Tabrakan? Ular? Rumah sakit? Bagaimana dia tahu kalau aku—tunggu, apa jangan-jangan dia...

"Ma-malik?!" pekikku.

Dia tersenyum senang penuh kebanggaan seperti sudah menang lotre.

"Ternyata masih inget..."

Tunggu kalau dia Malik, berarti...

"KAMU COWOK?!" Tanpa sadar aku memekik kembali dan membuat Malik keheranan.

"Lah? Emang lo pikir gue apa? Lo gak bisa bedain seragam cowok sama cewek?" menunjuk seragamnya.

Sunguh aku tidak percaya dengan mataku sendiri, baru beberapa hari yang lalu aku bertemu dengannya yang kukira perempuan dan hari ini saat bertemu lagi dia mengaku kalau dia laki-laki.

Sungguh, aku merasa seperti sudah tertipu.

Padahal tidak ada yang berbeda darinya hanya rambutnya saja yang dipotong pendek—atau mungkin kemarin dia memakai wig—, tapi aku merasa dia berubah menjadi orang yang berbeda.

Dia sedikit agak... tampan.

Tunggu, apa yang kupikirkan sebenarnya!?

Saat melihatnya lagi yang sedang menatap ke arahku, aku teringat sesuatu yang membuat wajahku terasa sangat panas.

Dengan cepat aku berjalan mendekat ke arahnya dan berdiri dihadapan laki-laki yang beberapa senti lebih tinggi dari ku itu.

Bagaimana pun dia harus mempertanggung jawabkan ulah-nya waktu itu 'kan?

Dengan cepat...

PLAK!!

Aku menampar pipinya.

"Lo ngapain, sih!?" tanya-nya sambil menatap tajam kearahku.

Bukannya takut, malah saat aku melihat reaksinya aku merasa semakin marah dan hanya bisa mengepalkan tanganku.

"Kenapa tiba-tiba nampar? Gue salah apa?!" dia bertanya.

Aku hanya bisa berkata, "Dasar mesum!" sambil memalingkan wajahku dan pergi berjalan cepat menjauhinya.

"H-hah? Me-me-me-mesum!? Apa maksud lo tadi... Hey, tunggu, Sarah!"

Aku terus mengabaikan rancauannya itu sampai tiba-tiba...

"Tunggu, gue bilang!"

Dia menahan tanganku hingga aku tidak bisa bergerak. Awalnya aku terkejut dan mencoba untuk menarik tanganku pergi, tapi dia terlalu kuat untuk anak perempuan sepertiku.
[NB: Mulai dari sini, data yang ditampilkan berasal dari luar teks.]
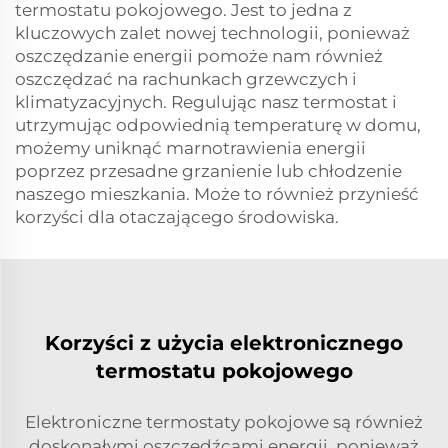
termostatu pokojowego. Jest to jedna z
kluczowych zalet nowej technologii, ponieważ
oszczędzanie energii pomoże nam również
oszczędzać na rachunkach grzewczych i
klimatyzacyjnych. Regulując nasz termostat i
utrzymując odpowiednią temperaturę w domu,
możemy uniknąć marnotrawienia energii
poprzez przesadne grzanienie lub chłodzenie
naszego mieszkania. Może to również przynieść
korzyści dla otaczającego środowiska.
Korzyści z użycia elektronicznego
termostatu pokojowego
Elektroniczne termostaty pokojowe są również
doskonałymi oszczędźcami energii, ponieważ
"Lo kenapa sih? Emang gue salah apa!?" tanyannya.

"Banyak."

"Huh? Banyak?! Berapa banyak!?"

"Y-ya, banyak..."

Dia menghela nafasnya untuk beberapa saat sampai dia menatapku kembali.

"Oke, gue minta maaf kalau gue ada salah. Apa lo kayak gini karena gue kemarin bergaya kayak cewek? Denger ya Sarah, kemarin itu gue itu lagi menyamar jadi maaf kalo lo salah paham."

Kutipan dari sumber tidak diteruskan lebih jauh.